* _TAREFA ESCRITA 1_: Com base no texto sobre a proibição da queima da cana, explique por que essa proibição resultaria em aumento do desemprego estrutural no Brasil. Responda em uma a três frases.
* _TAREFA ESCRITA 2_:
Responda às perguntas abaixo com base no segmento do documento.
(a) Segundo a avaliação do Instituto de Economia Agrícola, quantos safristas seriam eliminados?
(b) Qual é a única alternativa apontada para mitigar o processo de mecanização?
(c) Para as populações das regiões mais pobres, qual é a forma mais importante de obter alguma renda adicional?
* _TAREFA ESCRITA 3_: Dê prosseguimento ao texto sobre a proibição da queima da cana a partir do ponto em que ele termina.

Noutras palavras, os estudos científicos acima relatados mostram que o processo de intensificação do processo de mecanização corresponde a uma tendência histórica de aprofundamento do padrão agrário sobre o qual se estruturou a agricultura brasileira e que o mesmo se mostra desempregador líquido. Para mitigar esse processo a única alternativa consiste na ampliação das atividades agropecuárias gerando um número crescente de postos de trabalho. Daí que a decisão de proibição de queima da cana, ao acelerar de forma desnecessária esse processo, produzirá como resultante um incremento do desemprego estrutural no Brasil. E os impactos negativos dessa medida não apenas não se darão totalmente numa dada região como conduzirá a uma perda de renda de populações residentes nas regiões mais pobres da nação, para quem a forma mais importante de obter alguma renda adicional consiste exatamente na migração sazonal para a colheita de cana. E isso implica num acirramento das condições de pobreza dessa massa humana, implicando a medida em significativo agravante da ordem pública.

Desempregado estrutural com elevada dificuldade de reversão

O Instituto de Economia Agrícola (IEA), quando da edição da legislação estadual de proibição da queima da cana já realizou avaliação dos impactos da medida, mostrando que “serão eliminados entre 86,5 mil e 230 mil safristas, número esse que poderá ser mais elevado, pois a hipótese de menor redução de emprego na verdade esconde a diminuição o emprego de safristas e aumento do emprego de operadores de máquinas”. Mais ainda questiona o processo de aceleração desse processo argüindo em nome de quem se defende essa perspectiva ao postular que ”em nome da multidão de safristas certamente não o é, e dada sua realidade periférica, afastam-se os problemas da queimada, mas não os da miséria e violência urbana. Essa é a contabilidade a ser levada em conta numa sociedade desigual que não gera oportunidades de emprego e renda compatíveis com a "inclusão" dessas massas marginais”(5).

* _EXTRATO DE DADOS_:

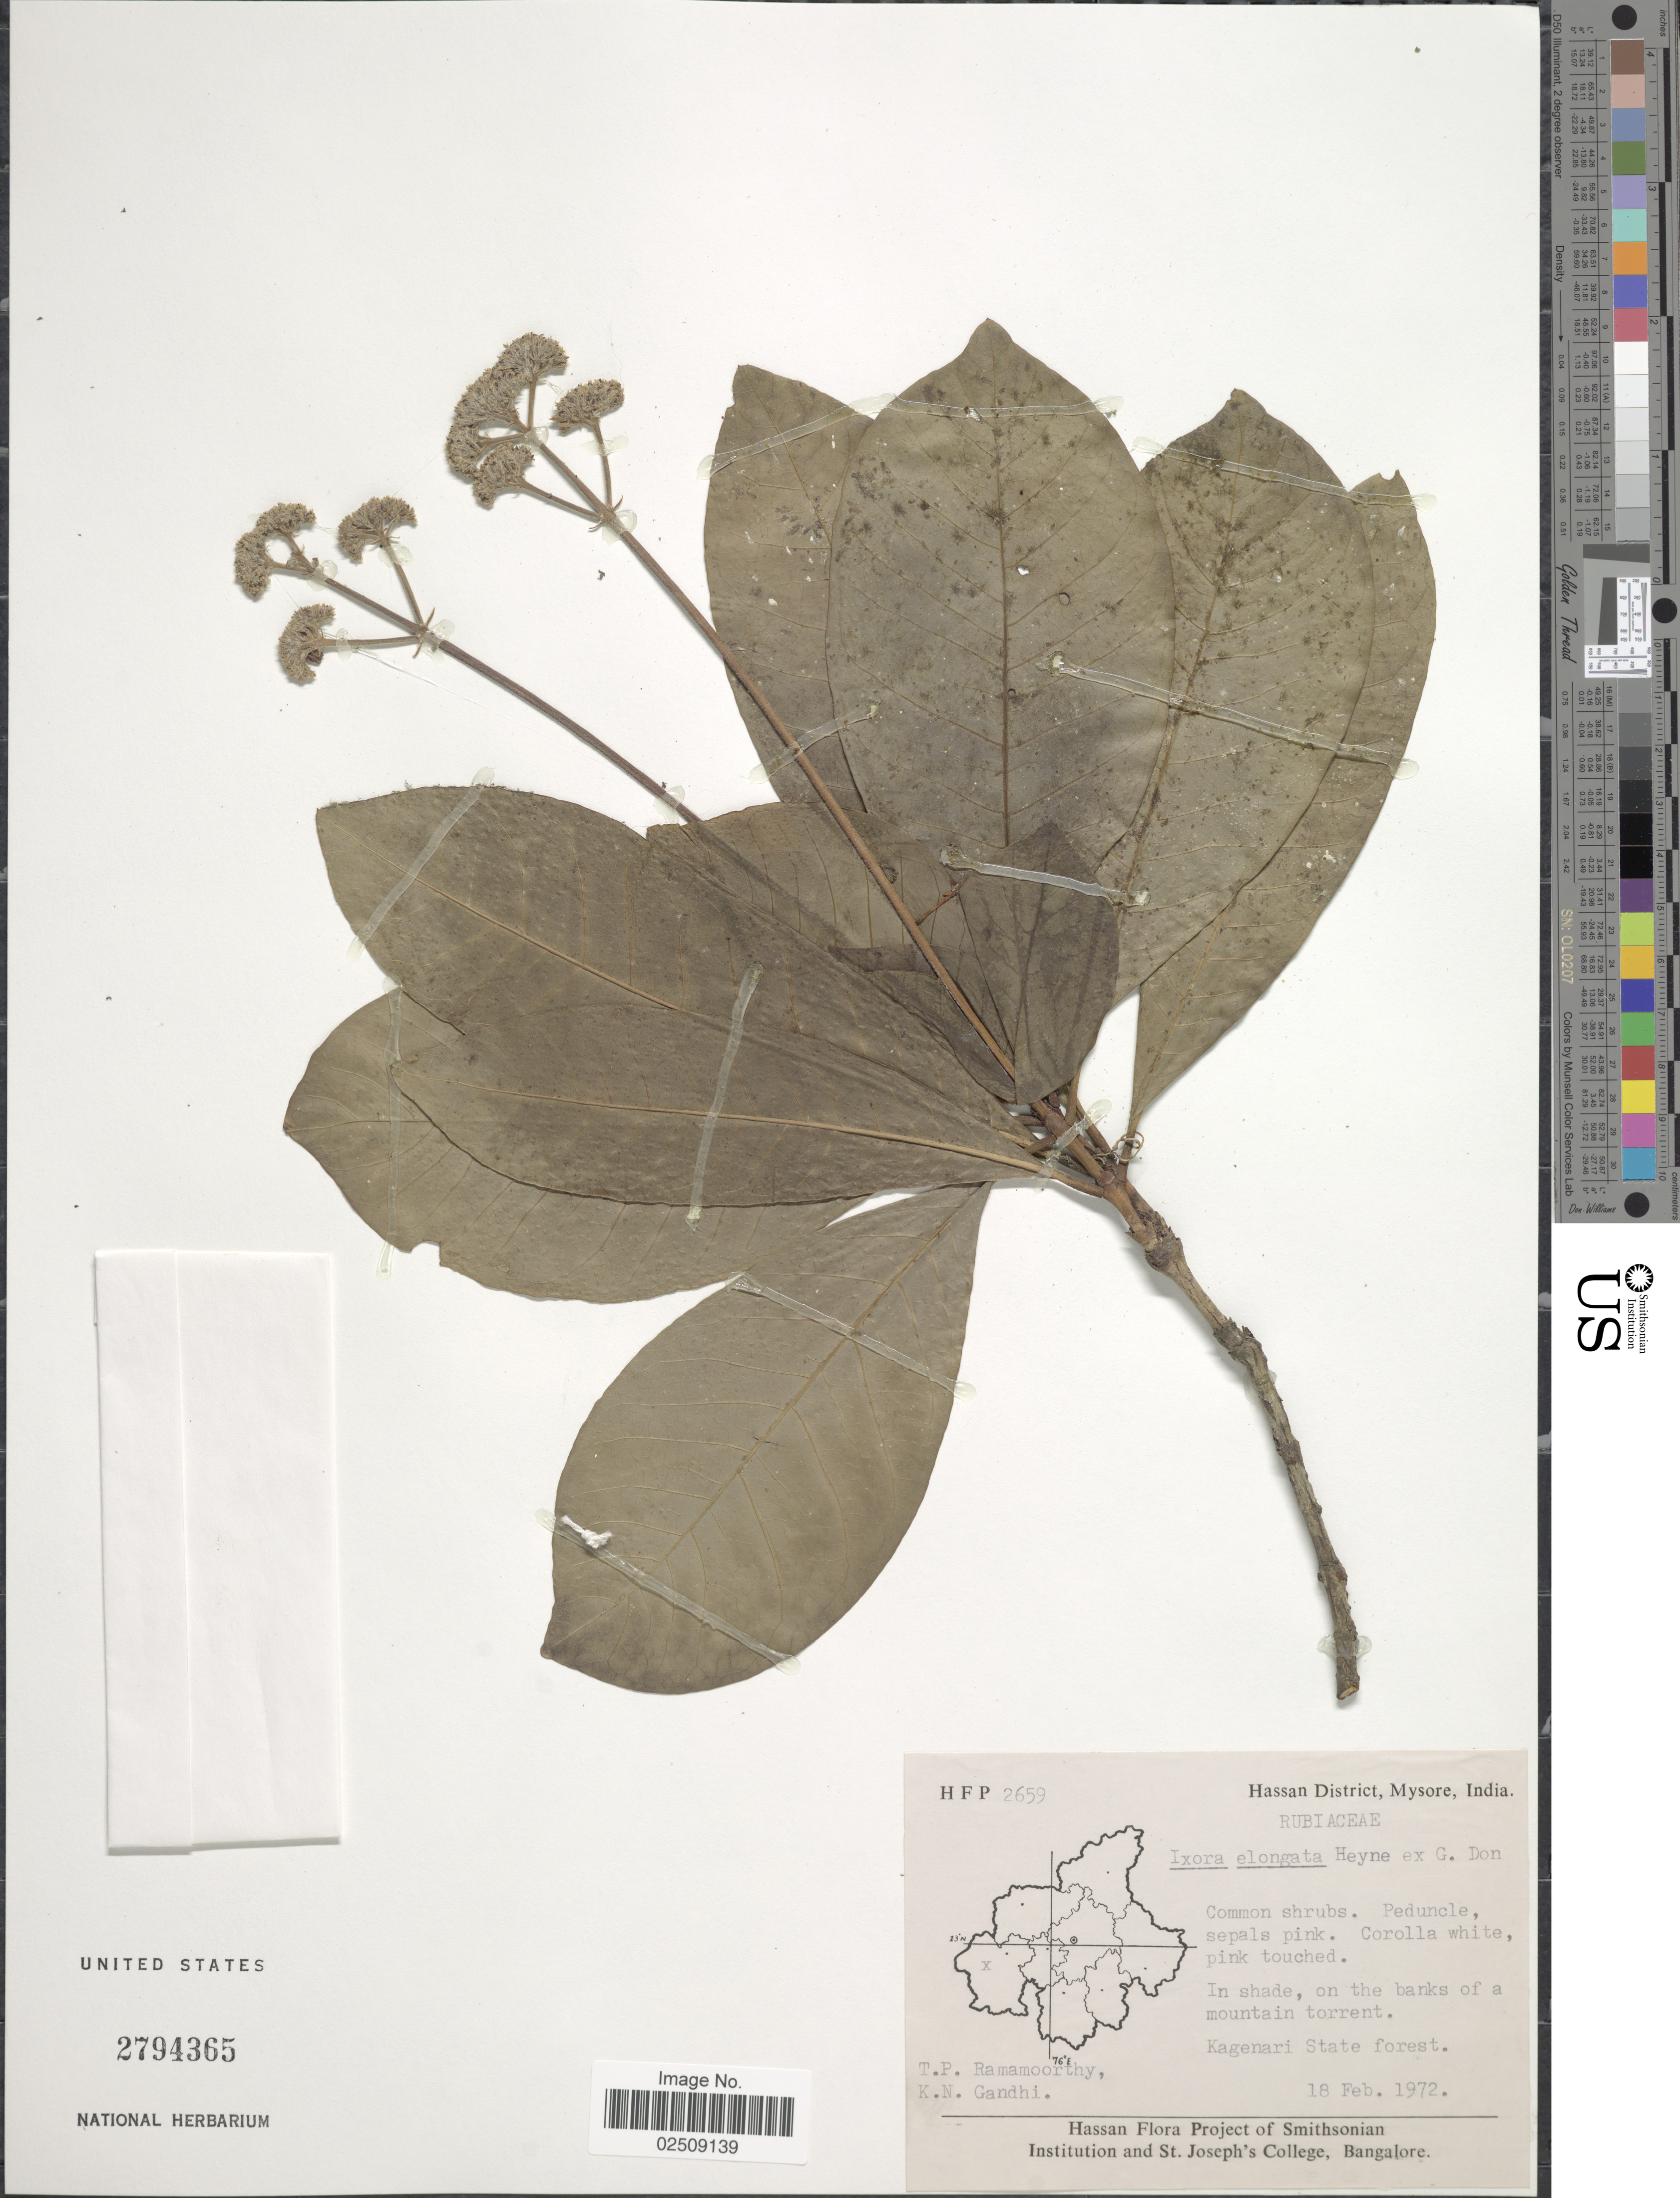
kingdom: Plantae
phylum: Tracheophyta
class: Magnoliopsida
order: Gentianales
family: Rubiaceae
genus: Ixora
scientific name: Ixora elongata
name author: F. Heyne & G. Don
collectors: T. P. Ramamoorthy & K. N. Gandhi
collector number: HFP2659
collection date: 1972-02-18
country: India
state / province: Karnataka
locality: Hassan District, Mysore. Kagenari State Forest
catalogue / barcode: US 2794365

* _RESPOSTA ESPERADA 1_: Segundo os estudos citados, a intensificação da mecanização é desempregadora líquida, e a única forma de mitigar esse efeito seria ampliar as atividades agropecuárias para gerar mais postos de trabalho. Ao acelerar de forma desnecessária a mecanização, a proibição da queima da cana produziria, como resultado, um incremento do desemprego estrutural.

* _RESPOSTA ESPERADA 2_:
(a) Entre 86,5 mil e 230 mil safristas, número que poderá ser mais elevado.
(b) A ampliação das atividades agropecuárias, gerando um número crescente de postos de trabalho.
(c) A migração sazonal para a colheita de cana.

* _RESPOSTA ESPERADA 3_:
Mais dramática fica a realidade de exclusão social com o aprofundamento da mecanização da colheita da cana troca-se um determinado perfil de trabalhadores por outro. Isso fica claro em estudo que constata que as usinas sucroalcooleiras no Estado de São Paulo já vêm realizando há alguns anos um aumento das exigências de escolaridade e de treinamento formal para os trabalhadores da lavoura da cana. Esse processo de aumento da exigência de qualificação da mão-de-obra, intenso nas usinas mais modernas nos anos 90, será acirrado na medida em que se elimina o safrista e todos os "incluídos" passam a ter escolaridade formal superior (6).
Recente pesquisa do IEA “estima que a introdução de máquinas na colheita da cana-de-açúcar desemprega cerca de 2.700 pessoas por safra para cada um por cento de área mecanizada”. Mais ainda ”Na avaliação dos especialistas do IEA, dificilmente o contingente formado por cortadores de cana será absorvido dentro do setor canavieiro ou dentro do setor agropecuário. Eles vêem essa dificuldade de retorno ao mercado de trabalho até mesmo em outros setores econômicos. Segundo os pesquisadores, antes da reinserção, é necessário que os trabalhadores passem por três fases importantes: motivação do indivíduo para que entenda seu papel dentro da economia brasileira e a importância de mudar de emprego; requalificação deste trabalhador na qual muitos passarão até mesmo pela alfabetização; e, por último, o acesso a cursos profissionalizantes para que possam exercer novas funções”(7).
Fica então nítido que da ótica do emprego, por mais nobres que possam parecer as iniciativas, não faz o menor sentido o encaminhamento de decisões abruptas de proibição da queima da cana. Isso porque essa transformação estrutural só pode se realizar no tempo. A proibição da queima da cana além de representar um estimulo à aceleração do desemprego dos safristas em dada região não implicará na ampliação de oportunidades de trabalho para operadores de máquinas, uma vez que se trata de pessoal qualificado não disponível no mercado e que somente poderá ser formado de maneira adequada com tempo e investimento em qualificação.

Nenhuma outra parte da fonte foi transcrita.